- REQUIRED WORK -
Could you reproduce, exactly and alone, the lines running from the one with "- [ ] Semantic" to the end of the data below?

━━━━━━━━━━━━━━━━━━━━

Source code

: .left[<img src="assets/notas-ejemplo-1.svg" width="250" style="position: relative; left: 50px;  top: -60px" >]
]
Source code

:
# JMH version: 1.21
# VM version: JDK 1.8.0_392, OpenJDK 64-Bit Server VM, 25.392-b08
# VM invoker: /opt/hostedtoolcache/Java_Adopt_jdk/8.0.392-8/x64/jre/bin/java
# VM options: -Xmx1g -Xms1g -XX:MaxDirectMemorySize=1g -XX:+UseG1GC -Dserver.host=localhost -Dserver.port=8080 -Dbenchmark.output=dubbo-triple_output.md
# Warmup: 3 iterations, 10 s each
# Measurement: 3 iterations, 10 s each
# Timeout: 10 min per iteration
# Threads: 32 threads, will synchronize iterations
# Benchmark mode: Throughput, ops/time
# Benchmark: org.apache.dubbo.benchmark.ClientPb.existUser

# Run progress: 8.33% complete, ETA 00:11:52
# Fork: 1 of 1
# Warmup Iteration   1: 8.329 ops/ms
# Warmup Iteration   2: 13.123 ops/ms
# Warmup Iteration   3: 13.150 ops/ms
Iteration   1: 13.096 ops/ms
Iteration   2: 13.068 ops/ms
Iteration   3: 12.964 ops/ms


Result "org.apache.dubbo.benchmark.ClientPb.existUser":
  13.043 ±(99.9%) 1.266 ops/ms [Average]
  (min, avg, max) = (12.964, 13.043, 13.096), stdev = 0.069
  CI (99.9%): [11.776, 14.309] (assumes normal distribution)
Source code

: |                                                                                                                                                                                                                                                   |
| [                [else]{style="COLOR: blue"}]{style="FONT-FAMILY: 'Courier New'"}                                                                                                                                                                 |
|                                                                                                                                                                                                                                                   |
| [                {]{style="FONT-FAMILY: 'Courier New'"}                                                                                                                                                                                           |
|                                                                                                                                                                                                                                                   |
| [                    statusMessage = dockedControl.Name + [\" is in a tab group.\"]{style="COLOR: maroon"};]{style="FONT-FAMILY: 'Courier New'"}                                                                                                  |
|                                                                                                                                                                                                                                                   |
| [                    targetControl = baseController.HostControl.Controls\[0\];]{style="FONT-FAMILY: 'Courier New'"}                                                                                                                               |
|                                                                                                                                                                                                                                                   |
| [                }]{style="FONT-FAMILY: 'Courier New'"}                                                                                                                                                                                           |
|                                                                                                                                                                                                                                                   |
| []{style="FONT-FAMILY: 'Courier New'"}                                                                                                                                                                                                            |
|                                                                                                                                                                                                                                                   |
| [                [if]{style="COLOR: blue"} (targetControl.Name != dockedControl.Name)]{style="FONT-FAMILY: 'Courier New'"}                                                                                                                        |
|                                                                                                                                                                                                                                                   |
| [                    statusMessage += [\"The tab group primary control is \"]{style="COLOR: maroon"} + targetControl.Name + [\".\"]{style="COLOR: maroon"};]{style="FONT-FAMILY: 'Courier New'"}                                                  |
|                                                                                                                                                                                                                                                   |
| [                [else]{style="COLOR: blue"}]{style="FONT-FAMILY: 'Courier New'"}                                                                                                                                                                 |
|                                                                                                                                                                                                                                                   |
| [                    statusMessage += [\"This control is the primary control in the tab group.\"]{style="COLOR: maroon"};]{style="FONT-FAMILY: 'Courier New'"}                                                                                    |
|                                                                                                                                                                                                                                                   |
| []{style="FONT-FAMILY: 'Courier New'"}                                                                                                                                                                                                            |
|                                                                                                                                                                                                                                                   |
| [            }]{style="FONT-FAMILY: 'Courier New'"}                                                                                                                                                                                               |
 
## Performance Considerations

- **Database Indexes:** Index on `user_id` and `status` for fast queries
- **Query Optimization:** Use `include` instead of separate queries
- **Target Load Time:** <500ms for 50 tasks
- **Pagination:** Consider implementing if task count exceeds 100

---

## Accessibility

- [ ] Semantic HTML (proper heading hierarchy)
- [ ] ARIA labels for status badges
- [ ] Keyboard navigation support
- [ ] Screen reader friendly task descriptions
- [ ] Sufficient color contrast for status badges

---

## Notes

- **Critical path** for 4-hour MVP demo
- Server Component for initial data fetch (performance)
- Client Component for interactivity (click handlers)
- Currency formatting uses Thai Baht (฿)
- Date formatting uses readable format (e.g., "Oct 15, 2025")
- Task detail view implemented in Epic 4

━━━━━━━━━━━━━━━━━━━━

- YOUR SOLUTION -
- [ ] Semantic HTML (proper heading hierarchy)
- [ ] ARIA labels for status badges
- [ ] Keyboard navigation support
- [ ] Screen reader friendly task descriptions
- [ ] Sufficient color contrast for status badges

---

## Notes

- **Critical path** for 4-hour MVP demo
- Server Component for initial data fetch (performance)
- Client Component for interactivity (click handlers)
- Currency formatting uses Thai Baht (฿)
- Date formatting uses readable format (e.g., "Oct 15, 2025")
- Task detail view implemented in Epic 4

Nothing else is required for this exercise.